# START OF Text segment

Attacker Vs Six Defenders Tabletop Exercise
Attacker Vs Six Defenders Tabletop Exercise
Overview
This project documents a tabletop exercise variant developed during my Ascend Learning internship. The exercise was designed to help analysts practice defensive decision making by matching attacker tactics against specific defender counters.
The format placed one attacker against six independent defenders in quick realistic rounds. Each round required the attacker to state a tactic and action, while each defender selected a counter and explained the strongest detection or prevention response.
The goal was to turn security concepts into repeatable analyst practice that improved evidence based thinking, telemetry awareness, and response readiness.
Project Artifact
View the Attacker Vs Six Defenders exercise spreadsheet
Scenario Summary
The tabletop exercise used a six defender format where one attacker attempted to move through key phases of an intrusion while defenders responded with detection or prevention actions.

# END OF Text segment

• [Challenge a]
Answer these questions about the tabletop exercise text:
(i) During which internship was the exercise variant developed?
(ii) How many defenders faced the one attacker?
(iii) What three things was the exercise meant to improve?
The listing that follows is unrelated to the text about the tabletop exercise.

# START OF Data for this task

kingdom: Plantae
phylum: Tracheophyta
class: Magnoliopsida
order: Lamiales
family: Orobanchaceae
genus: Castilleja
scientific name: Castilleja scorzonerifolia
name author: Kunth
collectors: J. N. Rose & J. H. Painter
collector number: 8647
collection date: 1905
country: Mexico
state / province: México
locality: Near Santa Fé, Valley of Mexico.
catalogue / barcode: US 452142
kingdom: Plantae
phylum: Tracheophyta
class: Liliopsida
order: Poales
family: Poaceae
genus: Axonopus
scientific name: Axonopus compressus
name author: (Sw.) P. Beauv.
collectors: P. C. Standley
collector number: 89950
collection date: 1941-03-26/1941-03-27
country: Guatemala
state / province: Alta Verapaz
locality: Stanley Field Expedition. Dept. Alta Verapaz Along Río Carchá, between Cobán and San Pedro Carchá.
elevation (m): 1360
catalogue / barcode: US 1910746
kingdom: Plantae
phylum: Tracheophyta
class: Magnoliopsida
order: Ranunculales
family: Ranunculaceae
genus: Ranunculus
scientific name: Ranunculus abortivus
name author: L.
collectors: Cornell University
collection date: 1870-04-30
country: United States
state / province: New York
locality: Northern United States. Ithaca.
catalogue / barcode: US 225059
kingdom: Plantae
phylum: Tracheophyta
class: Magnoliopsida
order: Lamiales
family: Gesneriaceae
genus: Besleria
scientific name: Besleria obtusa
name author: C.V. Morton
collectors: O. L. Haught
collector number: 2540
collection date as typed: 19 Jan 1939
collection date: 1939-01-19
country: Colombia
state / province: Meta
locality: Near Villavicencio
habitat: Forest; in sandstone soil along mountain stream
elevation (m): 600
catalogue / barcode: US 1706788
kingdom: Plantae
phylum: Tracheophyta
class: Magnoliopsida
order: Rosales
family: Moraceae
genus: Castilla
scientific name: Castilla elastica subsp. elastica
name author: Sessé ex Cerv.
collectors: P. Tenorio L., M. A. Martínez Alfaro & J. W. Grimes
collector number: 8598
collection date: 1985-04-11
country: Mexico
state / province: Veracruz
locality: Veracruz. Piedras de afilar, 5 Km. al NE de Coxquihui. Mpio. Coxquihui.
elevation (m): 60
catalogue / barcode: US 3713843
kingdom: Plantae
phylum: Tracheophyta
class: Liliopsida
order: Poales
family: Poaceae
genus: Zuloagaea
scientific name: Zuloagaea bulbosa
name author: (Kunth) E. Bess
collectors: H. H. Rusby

# END OF Data for this task

• [Challenge b] Arrange lines from the listing as a Markdown table with the columns Row and Listing line, numbering each row and leaving out blank lines. Begin at the first line of the listing and stop after the line that contains "state / province: México".

• [Solution a]
(i) The Ascend Learning internship.
(ii) Six.
(iii) Evidence based thinking, telemetry awareness, and response readiness.

• [Solution b]
| Row | Listing line |
|---|---|
| 1 | kingdom: Plantae |
| 2 | phylum: Tracheophyta |
| 3 | class: Magnoliopsida |
| 4 | order: Lamiales |
| 5 | family: Orobanchaceae |
| 6 | genus: Castilleja |
| 7 | scientific name: Castilleja scorzonerifolia |
| 8 | name author: Kunth |
| 9 | collectors: J. N. Rose & J. H. Painter |
| 10 | collector number: 8647 |
| 11 | collection date: 1905 |
| 12 | country: Mexico |
| 13 | state / province: México |